▸ **PÁGINA**:
⟨

Karlos Zurutuza, argazkiak: Andoni Lubaki
poblados creados en el franquismo en nafarroa y aragón

Colonos, empezar de cero en el desierto

El régimen franquista levantó una red de pueblos para alojar a miles de familias destinadas a repoblar el territorio y transformar la estepa en zonas de cultivo. Son historias que hablan de desarraigo, pero también de una inquebrantable voluntad de sobrevivir.

Es una merlucera preciosa: roja, azul y blanca, con un casco de madera moldeado para las olas del Cantábrico, aunque ahora esté a unos doscientos kilómetros del mar. Tropezamos con ella en Figarol, en el extremo sur de Nafarroa: ahí la tienen, varada en el césped del hostal Doshaches, justo a la entrada de la localidad. Quizás su función hoy sea la de avisarnos de que este no es un lugar cualquiera. Sin ir más lejos, su dueña tiene la misma edad que el pueblo. «Figarol se inauguró en abril del 62 y yo nací en agosto», dice María Ángeles Gascón desde cubierta, pero con ese inconfundible acento que suena a sol y cierzo.

Vivir en un pueblo cuya creación está documentada fotográficamente desde su primera piedra puede resultar extraño para la mayoría de los mortales, pero no para los cerca de 400 habitantes de Figarol. Es el único en Euskal Herria de entre 300 pueblos construidos en el Estado español durante el franquismo para los llamados «colonos agrarios». La estatua en mitad de su calle principal –colocada en el cincuentenario del pueblo– les rinde homenaje: sobre un pedestal, una pareja de aspecto humilde, campesinos ambos, mira a su alrededor con una mezcla de curiosidad y determinación. Probablemente también hubiera que añadir grandes dosis de incertidumbre, incluso miedo, a las sensaciones experimentadas por aquellos pioneros de un episodio que transformó las vidas de sesenta mil familias en todo el Estado español.

⟩

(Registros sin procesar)
⟨

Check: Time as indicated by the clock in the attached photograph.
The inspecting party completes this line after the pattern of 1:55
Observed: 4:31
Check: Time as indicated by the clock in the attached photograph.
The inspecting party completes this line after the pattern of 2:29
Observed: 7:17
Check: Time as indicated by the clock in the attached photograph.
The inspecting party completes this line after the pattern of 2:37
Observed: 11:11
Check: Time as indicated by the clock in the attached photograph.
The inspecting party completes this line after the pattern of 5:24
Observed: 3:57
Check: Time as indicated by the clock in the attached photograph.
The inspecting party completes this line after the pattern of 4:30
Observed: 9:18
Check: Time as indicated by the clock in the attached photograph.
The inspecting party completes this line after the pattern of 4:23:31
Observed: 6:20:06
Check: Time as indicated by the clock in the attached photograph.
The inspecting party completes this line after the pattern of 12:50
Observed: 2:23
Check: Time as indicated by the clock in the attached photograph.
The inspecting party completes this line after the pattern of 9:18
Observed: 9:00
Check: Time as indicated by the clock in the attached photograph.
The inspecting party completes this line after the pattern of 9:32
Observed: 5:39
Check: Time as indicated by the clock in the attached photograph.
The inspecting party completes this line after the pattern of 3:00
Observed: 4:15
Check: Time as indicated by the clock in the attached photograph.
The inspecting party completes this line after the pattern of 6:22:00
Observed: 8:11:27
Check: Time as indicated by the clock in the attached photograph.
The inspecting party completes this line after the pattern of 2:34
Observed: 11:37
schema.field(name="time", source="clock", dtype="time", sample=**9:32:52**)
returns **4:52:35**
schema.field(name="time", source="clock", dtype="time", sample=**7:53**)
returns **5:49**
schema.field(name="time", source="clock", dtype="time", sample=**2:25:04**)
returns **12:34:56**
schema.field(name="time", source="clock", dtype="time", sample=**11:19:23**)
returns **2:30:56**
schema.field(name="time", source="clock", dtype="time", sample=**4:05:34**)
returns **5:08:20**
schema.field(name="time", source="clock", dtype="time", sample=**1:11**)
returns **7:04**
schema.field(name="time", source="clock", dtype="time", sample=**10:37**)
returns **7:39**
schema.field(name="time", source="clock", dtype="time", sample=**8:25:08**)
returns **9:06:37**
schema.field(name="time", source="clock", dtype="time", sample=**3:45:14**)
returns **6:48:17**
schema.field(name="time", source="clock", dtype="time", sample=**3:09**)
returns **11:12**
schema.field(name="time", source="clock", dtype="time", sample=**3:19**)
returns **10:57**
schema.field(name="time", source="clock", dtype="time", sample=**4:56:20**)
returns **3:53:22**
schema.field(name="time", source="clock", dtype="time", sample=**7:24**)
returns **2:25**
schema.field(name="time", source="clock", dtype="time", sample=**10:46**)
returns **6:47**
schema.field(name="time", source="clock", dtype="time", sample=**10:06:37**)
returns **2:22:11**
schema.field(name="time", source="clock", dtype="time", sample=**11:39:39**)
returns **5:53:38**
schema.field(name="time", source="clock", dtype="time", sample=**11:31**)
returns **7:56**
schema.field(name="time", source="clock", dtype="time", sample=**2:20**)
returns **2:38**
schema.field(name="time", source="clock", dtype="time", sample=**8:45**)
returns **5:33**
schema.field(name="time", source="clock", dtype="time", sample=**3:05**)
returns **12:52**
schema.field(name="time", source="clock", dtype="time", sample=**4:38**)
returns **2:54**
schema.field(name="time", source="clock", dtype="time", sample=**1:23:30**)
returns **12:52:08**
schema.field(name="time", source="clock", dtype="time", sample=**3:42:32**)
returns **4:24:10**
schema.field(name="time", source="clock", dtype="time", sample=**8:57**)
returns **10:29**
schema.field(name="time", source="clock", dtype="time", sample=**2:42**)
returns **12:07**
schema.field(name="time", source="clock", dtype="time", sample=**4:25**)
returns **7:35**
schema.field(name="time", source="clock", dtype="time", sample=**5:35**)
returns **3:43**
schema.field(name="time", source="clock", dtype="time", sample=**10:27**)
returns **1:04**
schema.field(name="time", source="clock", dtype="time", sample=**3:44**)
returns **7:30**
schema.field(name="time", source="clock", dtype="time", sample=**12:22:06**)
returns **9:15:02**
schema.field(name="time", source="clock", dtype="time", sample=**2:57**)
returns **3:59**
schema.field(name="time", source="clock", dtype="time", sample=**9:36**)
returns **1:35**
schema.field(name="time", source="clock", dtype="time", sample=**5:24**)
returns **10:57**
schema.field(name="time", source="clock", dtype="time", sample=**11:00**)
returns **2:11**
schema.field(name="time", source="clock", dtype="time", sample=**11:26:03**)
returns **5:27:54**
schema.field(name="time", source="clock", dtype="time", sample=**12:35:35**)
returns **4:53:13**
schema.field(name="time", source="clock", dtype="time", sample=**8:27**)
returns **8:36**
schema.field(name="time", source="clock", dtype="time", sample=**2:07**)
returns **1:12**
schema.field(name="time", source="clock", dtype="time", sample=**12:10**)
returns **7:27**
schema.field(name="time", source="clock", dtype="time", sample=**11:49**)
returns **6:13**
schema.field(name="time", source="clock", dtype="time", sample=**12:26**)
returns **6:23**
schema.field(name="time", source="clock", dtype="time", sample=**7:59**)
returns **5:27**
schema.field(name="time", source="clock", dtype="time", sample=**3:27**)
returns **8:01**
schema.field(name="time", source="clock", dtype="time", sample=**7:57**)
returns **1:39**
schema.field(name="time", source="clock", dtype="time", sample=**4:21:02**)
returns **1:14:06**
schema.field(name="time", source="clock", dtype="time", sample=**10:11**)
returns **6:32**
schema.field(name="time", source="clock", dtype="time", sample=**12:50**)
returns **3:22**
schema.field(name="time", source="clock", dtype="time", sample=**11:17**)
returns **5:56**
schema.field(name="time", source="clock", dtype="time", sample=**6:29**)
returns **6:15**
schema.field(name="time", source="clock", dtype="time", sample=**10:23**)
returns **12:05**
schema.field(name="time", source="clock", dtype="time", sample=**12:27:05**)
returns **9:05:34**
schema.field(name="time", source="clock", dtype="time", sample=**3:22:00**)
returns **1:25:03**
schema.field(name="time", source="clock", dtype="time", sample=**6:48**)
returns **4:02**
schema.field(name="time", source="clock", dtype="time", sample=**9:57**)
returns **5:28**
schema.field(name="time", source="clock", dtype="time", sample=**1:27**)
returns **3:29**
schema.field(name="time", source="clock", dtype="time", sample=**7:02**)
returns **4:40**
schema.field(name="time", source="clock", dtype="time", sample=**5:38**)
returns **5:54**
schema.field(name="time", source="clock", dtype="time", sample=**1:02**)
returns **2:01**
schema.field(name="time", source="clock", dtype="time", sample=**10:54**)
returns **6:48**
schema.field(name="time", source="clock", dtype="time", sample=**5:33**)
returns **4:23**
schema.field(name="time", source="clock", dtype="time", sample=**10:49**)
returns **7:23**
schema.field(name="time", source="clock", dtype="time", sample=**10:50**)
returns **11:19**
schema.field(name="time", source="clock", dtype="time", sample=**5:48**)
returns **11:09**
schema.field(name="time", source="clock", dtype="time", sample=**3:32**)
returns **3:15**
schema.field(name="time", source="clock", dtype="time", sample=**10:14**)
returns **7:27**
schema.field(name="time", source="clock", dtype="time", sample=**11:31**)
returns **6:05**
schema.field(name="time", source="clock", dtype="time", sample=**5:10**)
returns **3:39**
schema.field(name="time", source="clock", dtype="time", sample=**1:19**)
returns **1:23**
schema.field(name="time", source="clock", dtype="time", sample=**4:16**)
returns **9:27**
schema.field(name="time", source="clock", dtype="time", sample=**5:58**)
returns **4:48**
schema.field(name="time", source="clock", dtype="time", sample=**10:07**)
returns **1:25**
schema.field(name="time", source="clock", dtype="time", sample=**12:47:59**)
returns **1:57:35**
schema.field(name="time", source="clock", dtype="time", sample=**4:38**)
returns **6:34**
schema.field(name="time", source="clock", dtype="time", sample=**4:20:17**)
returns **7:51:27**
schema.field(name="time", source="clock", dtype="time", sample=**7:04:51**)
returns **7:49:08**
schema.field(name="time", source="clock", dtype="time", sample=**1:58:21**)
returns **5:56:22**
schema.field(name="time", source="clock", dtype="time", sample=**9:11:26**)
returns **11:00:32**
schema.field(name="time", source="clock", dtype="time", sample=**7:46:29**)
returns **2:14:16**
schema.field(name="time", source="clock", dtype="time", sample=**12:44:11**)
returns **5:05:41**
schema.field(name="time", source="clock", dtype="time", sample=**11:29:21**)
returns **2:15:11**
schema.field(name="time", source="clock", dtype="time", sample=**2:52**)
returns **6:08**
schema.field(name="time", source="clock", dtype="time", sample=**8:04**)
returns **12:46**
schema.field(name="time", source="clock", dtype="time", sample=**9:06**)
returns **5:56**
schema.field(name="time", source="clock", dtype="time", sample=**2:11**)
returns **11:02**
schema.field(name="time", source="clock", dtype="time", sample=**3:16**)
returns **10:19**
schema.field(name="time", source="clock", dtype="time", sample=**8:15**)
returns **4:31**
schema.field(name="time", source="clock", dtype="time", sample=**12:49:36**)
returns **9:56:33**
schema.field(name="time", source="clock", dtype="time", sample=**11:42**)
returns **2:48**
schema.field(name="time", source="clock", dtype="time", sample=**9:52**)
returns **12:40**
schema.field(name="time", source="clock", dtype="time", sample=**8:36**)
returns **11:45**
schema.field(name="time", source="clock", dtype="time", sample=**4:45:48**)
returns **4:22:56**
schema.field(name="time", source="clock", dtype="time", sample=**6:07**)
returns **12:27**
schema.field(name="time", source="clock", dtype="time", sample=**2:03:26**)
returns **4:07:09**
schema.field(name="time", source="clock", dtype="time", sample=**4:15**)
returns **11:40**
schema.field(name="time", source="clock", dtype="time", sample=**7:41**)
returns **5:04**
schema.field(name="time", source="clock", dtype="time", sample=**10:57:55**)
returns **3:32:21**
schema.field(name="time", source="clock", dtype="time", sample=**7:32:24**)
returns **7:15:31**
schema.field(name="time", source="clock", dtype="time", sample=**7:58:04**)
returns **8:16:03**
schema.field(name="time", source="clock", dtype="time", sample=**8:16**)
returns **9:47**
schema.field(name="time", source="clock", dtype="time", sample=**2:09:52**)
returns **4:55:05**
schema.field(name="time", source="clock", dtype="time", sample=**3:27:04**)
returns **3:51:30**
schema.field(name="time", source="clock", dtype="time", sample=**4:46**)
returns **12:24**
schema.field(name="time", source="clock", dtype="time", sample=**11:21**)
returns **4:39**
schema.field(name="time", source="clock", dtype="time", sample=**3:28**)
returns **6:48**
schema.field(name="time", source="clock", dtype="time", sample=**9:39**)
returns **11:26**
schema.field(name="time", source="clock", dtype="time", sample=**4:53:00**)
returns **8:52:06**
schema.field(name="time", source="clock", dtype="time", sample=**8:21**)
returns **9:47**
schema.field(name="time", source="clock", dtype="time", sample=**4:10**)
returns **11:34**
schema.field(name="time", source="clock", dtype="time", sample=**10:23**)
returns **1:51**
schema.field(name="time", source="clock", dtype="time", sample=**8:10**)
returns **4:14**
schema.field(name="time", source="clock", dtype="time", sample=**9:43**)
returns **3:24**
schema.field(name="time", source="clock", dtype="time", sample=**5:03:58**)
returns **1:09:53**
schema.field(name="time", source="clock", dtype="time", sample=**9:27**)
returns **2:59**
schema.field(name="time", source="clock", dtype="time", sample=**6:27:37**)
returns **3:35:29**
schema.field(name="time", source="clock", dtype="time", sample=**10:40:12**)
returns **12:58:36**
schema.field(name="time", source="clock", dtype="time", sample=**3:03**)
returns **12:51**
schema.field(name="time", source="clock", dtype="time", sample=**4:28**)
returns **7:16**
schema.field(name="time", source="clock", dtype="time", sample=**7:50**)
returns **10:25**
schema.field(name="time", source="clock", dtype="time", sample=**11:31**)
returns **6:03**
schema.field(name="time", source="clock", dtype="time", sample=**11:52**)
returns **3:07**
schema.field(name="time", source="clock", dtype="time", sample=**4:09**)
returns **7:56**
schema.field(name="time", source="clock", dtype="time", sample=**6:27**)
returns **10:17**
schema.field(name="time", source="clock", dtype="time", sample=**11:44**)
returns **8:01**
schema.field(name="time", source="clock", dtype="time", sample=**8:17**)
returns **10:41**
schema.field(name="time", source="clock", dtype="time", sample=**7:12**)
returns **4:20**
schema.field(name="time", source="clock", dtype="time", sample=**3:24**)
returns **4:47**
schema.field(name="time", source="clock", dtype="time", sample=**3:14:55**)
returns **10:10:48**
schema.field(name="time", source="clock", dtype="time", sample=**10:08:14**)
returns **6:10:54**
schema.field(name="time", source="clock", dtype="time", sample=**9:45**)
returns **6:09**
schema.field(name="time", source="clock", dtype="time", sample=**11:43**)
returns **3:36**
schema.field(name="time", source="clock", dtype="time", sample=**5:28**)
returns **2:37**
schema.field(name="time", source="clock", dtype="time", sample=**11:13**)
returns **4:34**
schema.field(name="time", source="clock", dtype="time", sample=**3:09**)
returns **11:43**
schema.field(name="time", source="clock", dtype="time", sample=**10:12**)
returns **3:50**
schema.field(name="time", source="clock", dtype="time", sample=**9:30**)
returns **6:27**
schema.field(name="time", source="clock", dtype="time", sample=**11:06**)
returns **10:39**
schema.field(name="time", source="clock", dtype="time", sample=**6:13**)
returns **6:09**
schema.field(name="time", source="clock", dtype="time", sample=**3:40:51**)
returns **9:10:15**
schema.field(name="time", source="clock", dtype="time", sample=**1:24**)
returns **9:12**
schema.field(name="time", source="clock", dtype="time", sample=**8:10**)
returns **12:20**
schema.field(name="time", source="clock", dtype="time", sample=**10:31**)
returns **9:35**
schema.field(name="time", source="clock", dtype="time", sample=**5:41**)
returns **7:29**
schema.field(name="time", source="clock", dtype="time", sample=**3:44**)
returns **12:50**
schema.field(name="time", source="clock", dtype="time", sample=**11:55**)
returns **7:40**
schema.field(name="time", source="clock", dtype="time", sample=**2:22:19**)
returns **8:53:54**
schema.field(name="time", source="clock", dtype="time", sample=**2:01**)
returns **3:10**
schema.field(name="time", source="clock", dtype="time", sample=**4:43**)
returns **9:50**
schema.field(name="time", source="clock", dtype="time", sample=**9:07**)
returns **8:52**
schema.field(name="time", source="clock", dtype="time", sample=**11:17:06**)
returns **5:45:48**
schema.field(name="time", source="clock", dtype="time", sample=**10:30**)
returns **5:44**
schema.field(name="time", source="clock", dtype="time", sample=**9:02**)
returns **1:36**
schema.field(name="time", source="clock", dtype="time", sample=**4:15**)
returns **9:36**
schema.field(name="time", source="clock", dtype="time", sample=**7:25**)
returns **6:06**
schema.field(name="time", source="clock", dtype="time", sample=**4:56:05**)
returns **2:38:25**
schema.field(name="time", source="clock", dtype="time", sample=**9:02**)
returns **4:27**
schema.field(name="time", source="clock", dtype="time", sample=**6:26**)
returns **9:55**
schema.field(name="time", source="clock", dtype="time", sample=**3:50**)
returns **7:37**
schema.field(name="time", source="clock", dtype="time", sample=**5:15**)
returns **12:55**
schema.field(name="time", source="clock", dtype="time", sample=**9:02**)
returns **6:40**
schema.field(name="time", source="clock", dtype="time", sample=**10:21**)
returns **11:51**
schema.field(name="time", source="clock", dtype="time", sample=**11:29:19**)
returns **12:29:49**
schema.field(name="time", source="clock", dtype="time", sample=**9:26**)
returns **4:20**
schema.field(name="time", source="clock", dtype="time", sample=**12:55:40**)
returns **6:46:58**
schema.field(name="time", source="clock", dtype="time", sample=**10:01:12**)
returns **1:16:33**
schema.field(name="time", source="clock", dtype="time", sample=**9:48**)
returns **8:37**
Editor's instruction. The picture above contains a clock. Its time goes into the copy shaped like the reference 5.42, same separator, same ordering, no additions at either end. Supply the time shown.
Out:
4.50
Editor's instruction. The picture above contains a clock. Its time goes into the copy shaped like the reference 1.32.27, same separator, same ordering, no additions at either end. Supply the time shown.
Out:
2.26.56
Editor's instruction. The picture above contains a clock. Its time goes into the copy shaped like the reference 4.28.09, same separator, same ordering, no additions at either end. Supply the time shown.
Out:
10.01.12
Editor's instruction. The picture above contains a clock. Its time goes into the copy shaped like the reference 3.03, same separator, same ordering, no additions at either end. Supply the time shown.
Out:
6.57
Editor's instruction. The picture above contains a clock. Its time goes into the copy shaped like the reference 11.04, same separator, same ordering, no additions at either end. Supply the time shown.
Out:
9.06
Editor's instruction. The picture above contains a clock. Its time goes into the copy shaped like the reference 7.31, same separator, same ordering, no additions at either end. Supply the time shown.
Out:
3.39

⟩

▸ **INSTRUCCIONES DE TRABAJO**:
- a) Transcriba fielmente el fragmento del artículo sobre los colonos que comienza con las palabras que contienen "Vivir en un" y concluye con "el Estado español.".
- b) Prosiga el artículo sobre los colonos de Figarol a partir de su última oración.
Los registros constituyen un material aparte, independiente del artículo sobre los colonos.

▸ **RESPUESTAS EN ORDEN**:
- a)
Vivir en un pueblo cuya creación está documentada fotográficamente desde su primera piedra puede resultar extraño para la mayoría de los mortales, pero no para los cerca de 400 habitantes de Figarol. Es el único en Euskal Herria de entre 300 pueblos construidos en el Estado español durante el franquismo para los llamados «colonos agrarios». La estatua en mitad de su calle principal –colocada en el cincuentenario del pueblo– les rinde homenaje: sobre un pedestal, una pareja de aspecto humilde, campesinos ambos, mira a su alrededor con una mezcla de curiosidad y determinación. Probablemente también hubiera que añadir grandes dosis de incertidumbre, incluso miedo, a las sensaciones experimentadas por aquellos pioneros de un episodio que transformó las vidas de sesenta mil familias en todo el Estado español.

- b)
Convertir zonas de secano en regadío fue una de las obsesiones del régimen franquista; se construyeron pantanos para contener el agua, y luego una intrincada red de acequias, bancales y terrazas por la que corría hasta eriales que se convertirían en tierra fértil. También hacía falta mano de obra, y así se levantaron los llamados «pueblos de colonos». Fundado en 1939, fue el Instituto Nacional de Colonización (INC) el encargado de pilotar el mayor desplazamiento humano en la península ibérica del siglo XX.

La mayoría en Figarol llegó de Carcastillo, jornaleros que huían de la miseria con lo puesto en carros, y con los críos y cuatro aperos detrás; «gente más pobre que las ratas», que dice María Ángeles. Cuando llegaron a Figarol había casas, pero no salía agua del grifo ni electricidad de los enchufes. Y luego estaba aquel barro cuando llovía… Se intentaba evitar con tablones que hacían las veces de pasarelas improvisadas porque las calles también estaban por hacer. Los primeros años sobrevivieron gracias a un puñado de gallinas y alguna vaca en los corrales. De ellos comían todos en casa. Se trabajó mucho hasta llegar a arrancarle hortalizas al desierto y con el tiempo, algunos de los hijos de aquellos pioneros se labraron un camino más allá de la era. Ahí sigue el albergue de María Ángeles, que funciona entre habitaciones que alquila a trabajadores o excursionistas, y menús del día servidos en un comedor de cuyas paredes cuelgan fotos en blanco y negro de un pueblo aún en construcción. Respecto al barco, dice que fue un regalo de un amigo donostiarra de su marido.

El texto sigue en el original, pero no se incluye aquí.